Exercise requirements:
The answer must be every line of the records below that contains the word "Никонова".

The records:
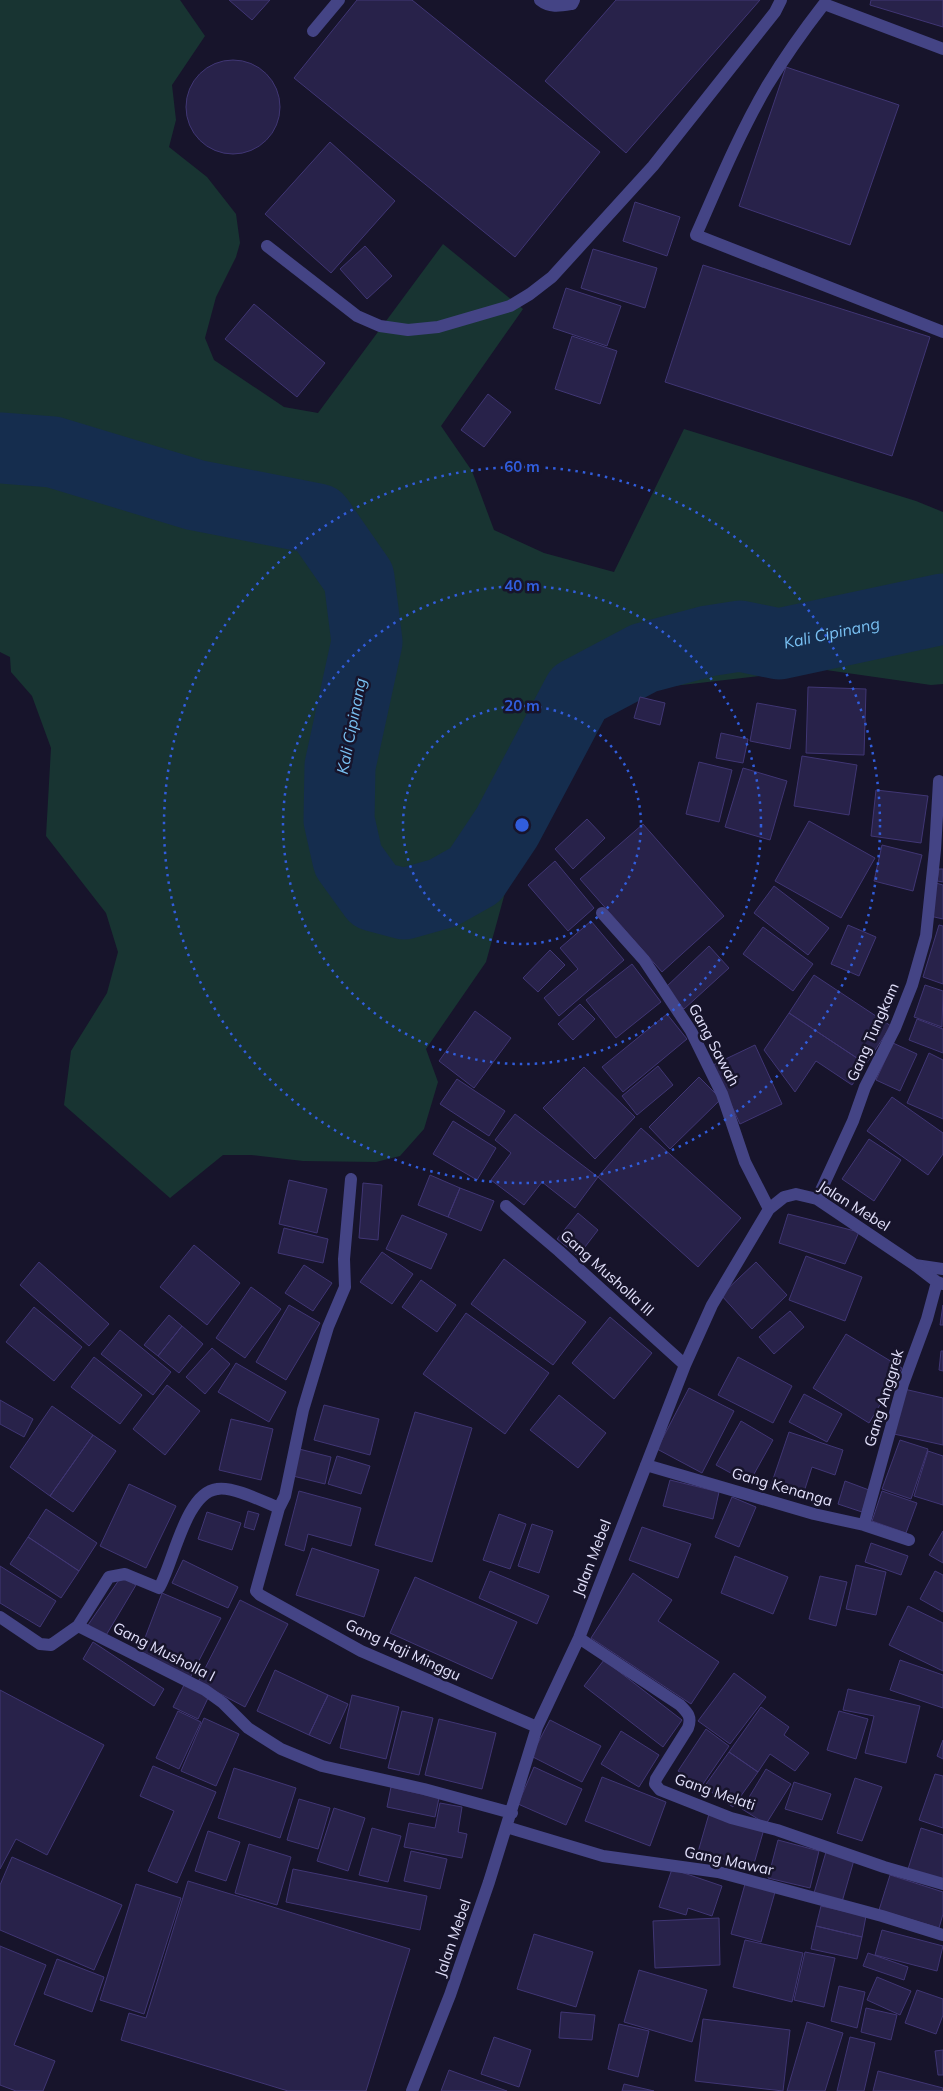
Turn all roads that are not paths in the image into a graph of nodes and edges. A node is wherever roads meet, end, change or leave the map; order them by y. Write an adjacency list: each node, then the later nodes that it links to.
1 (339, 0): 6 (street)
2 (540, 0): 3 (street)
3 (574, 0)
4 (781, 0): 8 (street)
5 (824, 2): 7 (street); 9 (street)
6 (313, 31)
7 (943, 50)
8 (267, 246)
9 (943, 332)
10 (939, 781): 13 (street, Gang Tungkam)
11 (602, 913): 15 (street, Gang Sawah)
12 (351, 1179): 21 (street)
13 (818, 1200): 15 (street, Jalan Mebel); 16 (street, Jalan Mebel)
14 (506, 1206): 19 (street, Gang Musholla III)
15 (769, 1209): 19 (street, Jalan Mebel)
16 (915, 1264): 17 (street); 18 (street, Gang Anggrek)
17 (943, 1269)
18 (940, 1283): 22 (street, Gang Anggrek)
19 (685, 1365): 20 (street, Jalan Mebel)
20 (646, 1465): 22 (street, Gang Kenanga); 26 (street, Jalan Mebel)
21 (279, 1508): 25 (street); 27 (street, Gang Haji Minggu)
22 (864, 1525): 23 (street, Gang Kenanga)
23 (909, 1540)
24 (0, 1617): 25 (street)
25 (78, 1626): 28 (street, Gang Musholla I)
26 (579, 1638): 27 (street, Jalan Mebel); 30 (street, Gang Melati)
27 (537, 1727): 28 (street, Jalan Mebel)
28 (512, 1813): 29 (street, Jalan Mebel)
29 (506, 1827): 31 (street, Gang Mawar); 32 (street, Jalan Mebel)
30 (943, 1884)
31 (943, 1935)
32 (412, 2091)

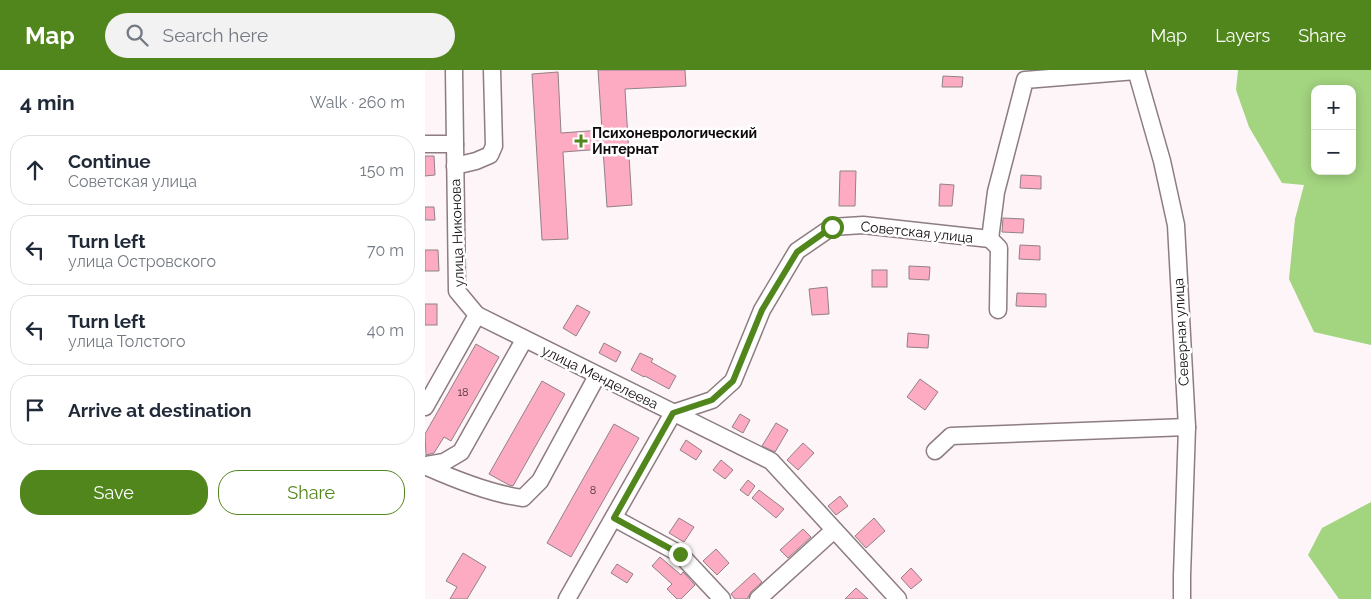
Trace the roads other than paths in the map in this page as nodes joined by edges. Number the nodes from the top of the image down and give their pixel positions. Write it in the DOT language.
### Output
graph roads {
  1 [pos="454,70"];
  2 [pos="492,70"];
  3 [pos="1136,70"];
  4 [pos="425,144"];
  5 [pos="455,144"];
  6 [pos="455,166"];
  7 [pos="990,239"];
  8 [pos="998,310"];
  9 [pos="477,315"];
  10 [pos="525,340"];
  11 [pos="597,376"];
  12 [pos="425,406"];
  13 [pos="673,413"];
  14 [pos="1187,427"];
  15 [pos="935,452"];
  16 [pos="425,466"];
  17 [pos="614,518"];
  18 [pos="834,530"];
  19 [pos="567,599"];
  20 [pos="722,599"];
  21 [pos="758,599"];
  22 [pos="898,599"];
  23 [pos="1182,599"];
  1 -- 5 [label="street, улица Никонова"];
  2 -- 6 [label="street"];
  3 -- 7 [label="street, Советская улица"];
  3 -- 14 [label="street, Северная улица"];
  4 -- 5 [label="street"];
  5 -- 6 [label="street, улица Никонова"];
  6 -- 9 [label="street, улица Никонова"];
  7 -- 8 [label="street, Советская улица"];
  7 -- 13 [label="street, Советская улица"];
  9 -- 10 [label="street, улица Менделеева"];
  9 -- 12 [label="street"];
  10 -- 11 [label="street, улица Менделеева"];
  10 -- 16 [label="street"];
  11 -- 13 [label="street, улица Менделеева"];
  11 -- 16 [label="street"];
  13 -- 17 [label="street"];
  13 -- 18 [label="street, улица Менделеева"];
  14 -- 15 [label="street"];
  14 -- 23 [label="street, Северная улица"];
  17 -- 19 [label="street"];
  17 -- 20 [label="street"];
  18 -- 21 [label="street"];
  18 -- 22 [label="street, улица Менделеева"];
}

Answer to this task:
  1 -- 5 [label="street, улица Никонова"];
  5 -- 6 [label="street, улица Никонова"];
  6 -- 9 [label="street, улица Никонова"];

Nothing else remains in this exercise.